▸ Passage to read
Begin
# Band Cutting With A Rotatrim M15



## ebooks886 (May 27, 2011)

I have seen several posts about people using guillotines to cut flatbands, mainly ones such as the ingento brand which are hard to find in the UK. I am looking at a Rotatrim M15, very expensive but worth it for me if it speeds up band cutting as the blades on my roller cutter don't seem to last long at all! Has anyone used a machine like this for cutting bands with any success?


----------



## newconvert (Dec 12, 2011)

i checked it out and it seems excessively nice, EXCESSIVELY! it has an outrageous price tag i see its good on paper, that does not mean its great on rubber products but at that price point it could probably cut diamonds. i have to ask at that price point just get some bands and practice, you would save so much money, the only reason i could see to justify this kind of cutter for bands is ............................... none! unless you are sitting on untold wealth and just need to toss around a few hundred dollars. plus you will still have "all metal cutting heads, which means they will still get dull and either need replacement or you will have to do what you should be doing now, sharpen the blades, but my guess since these are specialty heads you would be talking about big bucks to replace the blades. curious, what method do you currently use now? my blades just dont seem to dull because i am using a self healing cutting board.


----------



## ebooks886 (May 27, 2011)

I use a self-healing cutting mat as well but my blades don't seem to last long at all!! I would use the cutter for more than just bands otherwise it would be extraordinarily expensive! I've got no real intention to buy one new as you are right, they are massively over-priced, I'm looking at a second hand one on Ebay. I guess what attracts me to it is the fact the blades are self-sharpening however I could put the money towards a lot more rotary cutter blades and slingshots!


----------



## Rayshot (Feb 1, 2010)

Your blades dulling makes me wonder why they dull so quickly if you are using a self healing mat. Poor quality mat? Cutting against a metal straight edge that the blade is dulling on? Etc.... Hmmm???

One of the best things I have done is to make some templates to cut bands for sizes of bands I like to shoot with. No more measuring, marking and trying to cut on the marks.


----------



## newconvert (Dec 12, 2011)

Rayshot said:


> Your blades dulling makes me wonder why they dull so quickly if you are using a self healing mat. Poor quality mat? Cutting against a metal straight edge that the blade is dulling on? Etc.... Hmmm???
> 
> One of the best things I have done is to make some templates to cut bands for sizes of bands I like to shoot with. No more measuring, marking and trying to cut on the marks.










.................... have you checked your pm's (rayshot)


----------



## Jim Williams (Jul 6, 2011)

If people are using metal craft rulers make sure the MM & CM marks are not protruding as they will quickly dull the edge of your rotary cutter.


----------
End
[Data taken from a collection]
Begin
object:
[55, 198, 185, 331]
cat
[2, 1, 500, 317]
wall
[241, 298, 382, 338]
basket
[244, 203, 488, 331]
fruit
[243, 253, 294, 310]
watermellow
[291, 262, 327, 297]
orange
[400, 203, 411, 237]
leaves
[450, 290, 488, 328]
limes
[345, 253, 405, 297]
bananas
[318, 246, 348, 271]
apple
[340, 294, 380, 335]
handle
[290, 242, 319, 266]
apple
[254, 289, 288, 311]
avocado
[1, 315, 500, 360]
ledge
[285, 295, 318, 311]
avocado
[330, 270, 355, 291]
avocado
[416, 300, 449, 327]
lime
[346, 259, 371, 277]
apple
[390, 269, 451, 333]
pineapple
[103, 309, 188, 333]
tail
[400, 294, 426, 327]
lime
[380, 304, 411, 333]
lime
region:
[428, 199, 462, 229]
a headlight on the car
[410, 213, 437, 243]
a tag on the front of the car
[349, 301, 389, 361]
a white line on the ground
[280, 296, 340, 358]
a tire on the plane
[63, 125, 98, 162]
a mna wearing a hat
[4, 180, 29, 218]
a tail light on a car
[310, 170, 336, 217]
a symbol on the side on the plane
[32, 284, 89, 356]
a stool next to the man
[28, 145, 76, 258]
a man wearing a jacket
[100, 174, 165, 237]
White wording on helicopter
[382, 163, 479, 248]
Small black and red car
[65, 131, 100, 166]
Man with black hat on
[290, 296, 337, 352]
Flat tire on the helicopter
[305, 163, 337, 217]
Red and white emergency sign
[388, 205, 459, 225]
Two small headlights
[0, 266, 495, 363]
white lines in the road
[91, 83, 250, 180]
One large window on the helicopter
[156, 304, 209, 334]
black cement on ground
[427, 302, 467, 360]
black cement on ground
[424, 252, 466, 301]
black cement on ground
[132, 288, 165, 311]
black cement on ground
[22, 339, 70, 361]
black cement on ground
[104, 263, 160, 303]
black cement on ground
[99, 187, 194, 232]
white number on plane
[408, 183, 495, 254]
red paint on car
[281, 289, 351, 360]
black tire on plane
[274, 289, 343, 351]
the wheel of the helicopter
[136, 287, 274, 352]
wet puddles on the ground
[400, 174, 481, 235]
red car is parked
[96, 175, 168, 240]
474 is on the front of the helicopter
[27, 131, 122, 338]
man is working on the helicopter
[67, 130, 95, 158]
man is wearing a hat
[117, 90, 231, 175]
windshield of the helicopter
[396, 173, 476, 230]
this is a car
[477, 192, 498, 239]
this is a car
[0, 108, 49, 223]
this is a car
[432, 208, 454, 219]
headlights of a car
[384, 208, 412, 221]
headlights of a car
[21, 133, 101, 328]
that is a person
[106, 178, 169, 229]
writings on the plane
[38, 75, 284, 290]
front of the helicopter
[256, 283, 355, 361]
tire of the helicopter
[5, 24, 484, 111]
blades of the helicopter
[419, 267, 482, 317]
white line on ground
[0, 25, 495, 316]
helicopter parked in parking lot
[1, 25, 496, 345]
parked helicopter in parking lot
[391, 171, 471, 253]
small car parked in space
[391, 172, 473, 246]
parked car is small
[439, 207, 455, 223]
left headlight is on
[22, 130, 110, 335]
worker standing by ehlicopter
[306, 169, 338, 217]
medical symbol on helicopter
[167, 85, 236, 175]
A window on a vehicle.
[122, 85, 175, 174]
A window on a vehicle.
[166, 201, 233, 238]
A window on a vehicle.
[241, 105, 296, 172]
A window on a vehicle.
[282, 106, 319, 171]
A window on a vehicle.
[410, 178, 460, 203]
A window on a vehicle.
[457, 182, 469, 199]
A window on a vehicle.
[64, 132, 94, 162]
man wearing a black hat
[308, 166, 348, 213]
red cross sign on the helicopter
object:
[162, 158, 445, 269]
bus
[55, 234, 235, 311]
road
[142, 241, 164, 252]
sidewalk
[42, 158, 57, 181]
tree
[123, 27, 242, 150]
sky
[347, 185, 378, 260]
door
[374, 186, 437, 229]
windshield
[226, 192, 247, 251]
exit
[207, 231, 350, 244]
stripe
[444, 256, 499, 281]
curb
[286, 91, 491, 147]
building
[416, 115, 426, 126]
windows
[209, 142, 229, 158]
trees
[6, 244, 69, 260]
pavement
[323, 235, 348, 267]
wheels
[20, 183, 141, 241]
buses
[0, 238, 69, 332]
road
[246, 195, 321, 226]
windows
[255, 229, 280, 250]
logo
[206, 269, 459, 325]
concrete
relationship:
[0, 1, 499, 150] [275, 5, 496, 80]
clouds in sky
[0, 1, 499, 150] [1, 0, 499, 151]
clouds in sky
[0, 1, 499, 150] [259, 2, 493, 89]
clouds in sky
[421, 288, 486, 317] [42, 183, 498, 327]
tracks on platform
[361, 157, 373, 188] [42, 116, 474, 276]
End
▸ What you will do
**1.** Rewrite the band-cutting thread between "I have seen" and "with any success?", inclusive, with "guillotines" changed to "paper cutters".
**2.** Copy the lines of the listing between the line holding "[346, 259, 371, 277]" and the line holding "a mna wearing a hat", inclusive, exactly as they appear.
The listing has no connection to the band-cutting thread.

▸ Exercise responses
**1.**
I have seen several posts about people using paper cutters to cut flatbands, mainly ones such as the ingento brand which are hard to find in the UK. I am looking at a Rotatrim M15, very expensive but worth it for me if it speeds up band cutting as the blades on my roller cutter don't seem to last long at all! Has anyone used a machine like this for cutting bands with any success?

**2.**
[346, 259, 371, 277]
apple
[390, 269, 451, 333]
pineapple
[103, 309, 188, 333]
tail
[400, 294, 426, 327]
lime
[380, 304, 411, 333]
lime
region:
[428, 199, 462, 229]
a headlight on the car
[410, 213, 437, 243]
a tag on the front of the car
[349, 301, 389, 361]
a white line on the ground
[280, 296, 340, 358]
a tire on the plane
[63, 125, 98, 162]
a mna wearing a hat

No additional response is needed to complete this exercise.